*Problem to solve:* Which of the lines below mention the word "Халк"? Pull each one out.
Entries shown below:
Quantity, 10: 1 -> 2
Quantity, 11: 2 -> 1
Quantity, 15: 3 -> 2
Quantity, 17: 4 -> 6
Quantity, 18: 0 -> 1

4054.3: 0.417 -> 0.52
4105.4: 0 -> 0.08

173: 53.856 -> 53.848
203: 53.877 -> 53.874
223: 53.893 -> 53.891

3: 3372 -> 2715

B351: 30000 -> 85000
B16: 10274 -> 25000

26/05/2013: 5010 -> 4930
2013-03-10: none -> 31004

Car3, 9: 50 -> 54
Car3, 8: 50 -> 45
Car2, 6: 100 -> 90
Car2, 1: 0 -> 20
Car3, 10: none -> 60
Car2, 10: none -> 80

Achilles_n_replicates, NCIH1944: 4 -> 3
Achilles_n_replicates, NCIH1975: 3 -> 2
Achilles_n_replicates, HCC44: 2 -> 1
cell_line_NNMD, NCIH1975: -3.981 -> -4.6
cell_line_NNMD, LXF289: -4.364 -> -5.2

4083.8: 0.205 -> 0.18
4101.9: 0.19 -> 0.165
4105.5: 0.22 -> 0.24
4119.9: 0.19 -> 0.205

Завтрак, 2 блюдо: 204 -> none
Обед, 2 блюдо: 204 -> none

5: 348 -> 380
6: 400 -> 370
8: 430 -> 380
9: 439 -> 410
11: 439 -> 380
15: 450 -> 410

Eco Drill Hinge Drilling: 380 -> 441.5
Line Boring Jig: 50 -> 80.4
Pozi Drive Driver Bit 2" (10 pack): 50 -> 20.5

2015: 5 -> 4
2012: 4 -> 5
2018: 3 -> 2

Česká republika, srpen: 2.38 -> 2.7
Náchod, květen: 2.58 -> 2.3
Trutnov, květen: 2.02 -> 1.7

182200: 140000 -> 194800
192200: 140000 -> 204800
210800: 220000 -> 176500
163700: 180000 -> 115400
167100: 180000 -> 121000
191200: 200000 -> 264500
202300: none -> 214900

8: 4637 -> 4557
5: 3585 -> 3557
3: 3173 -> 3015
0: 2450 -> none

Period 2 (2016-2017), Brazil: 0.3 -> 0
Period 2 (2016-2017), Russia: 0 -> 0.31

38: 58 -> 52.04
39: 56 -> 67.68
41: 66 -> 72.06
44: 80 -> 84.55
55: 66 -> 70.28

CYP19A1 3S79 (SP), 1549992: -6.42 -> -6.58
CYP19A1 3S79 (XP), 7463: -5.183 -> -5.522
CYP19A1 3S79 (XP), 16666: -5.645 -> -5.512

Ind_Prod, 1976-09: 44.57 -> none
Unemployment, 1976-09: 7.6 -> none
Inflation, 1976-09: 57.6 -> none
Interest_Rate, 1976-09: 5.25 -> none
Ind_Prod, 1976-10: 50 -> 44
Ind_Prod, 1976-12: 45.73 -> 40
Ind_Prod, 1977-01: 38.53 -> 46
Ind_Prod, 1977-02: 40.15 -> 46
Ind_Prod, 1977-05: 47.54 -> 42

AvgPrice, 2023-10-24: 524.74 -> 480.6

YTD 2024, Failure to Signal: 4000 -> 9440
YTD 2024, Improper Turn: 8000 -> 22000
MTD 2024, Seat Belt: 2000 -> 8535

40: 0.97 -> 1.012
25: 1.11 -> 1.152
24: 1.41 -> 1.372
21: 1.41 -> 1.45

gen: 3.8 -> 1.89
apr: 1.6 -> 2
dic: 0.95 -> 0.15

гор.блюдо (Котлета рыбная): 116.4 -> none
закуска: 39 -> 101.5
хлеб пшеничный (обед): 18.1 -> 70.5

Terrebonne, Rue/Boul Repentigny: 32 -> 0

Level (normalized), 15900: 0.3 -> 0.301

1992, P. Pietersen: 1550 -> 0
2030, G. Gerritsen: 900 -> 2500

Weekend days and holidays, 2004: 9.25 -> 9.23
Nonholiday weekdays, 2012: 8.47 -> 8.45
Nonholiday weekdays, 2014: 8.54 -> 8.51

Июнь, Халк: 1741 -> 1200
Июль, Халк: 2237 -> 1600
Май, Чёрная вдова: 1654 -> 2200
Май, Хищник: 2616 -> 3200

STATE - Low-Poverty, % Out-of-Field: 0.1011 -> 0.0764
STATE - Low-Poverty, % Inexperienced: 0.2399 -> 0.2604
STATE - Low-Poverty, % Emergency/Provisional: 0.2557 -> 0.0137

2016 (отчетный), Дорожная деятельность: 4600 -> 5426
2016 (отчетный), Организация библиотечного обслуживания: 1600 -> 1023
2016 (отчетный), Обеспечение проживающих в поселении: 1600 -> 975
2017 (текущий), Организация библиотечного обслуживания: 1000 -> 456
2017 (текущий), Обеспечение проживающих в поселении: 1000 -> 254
End of Entries shown.
*Solution for this problem:*
Июнь, Халк: 1741 -> 1200
Июль, Халк: 2237 -> 1600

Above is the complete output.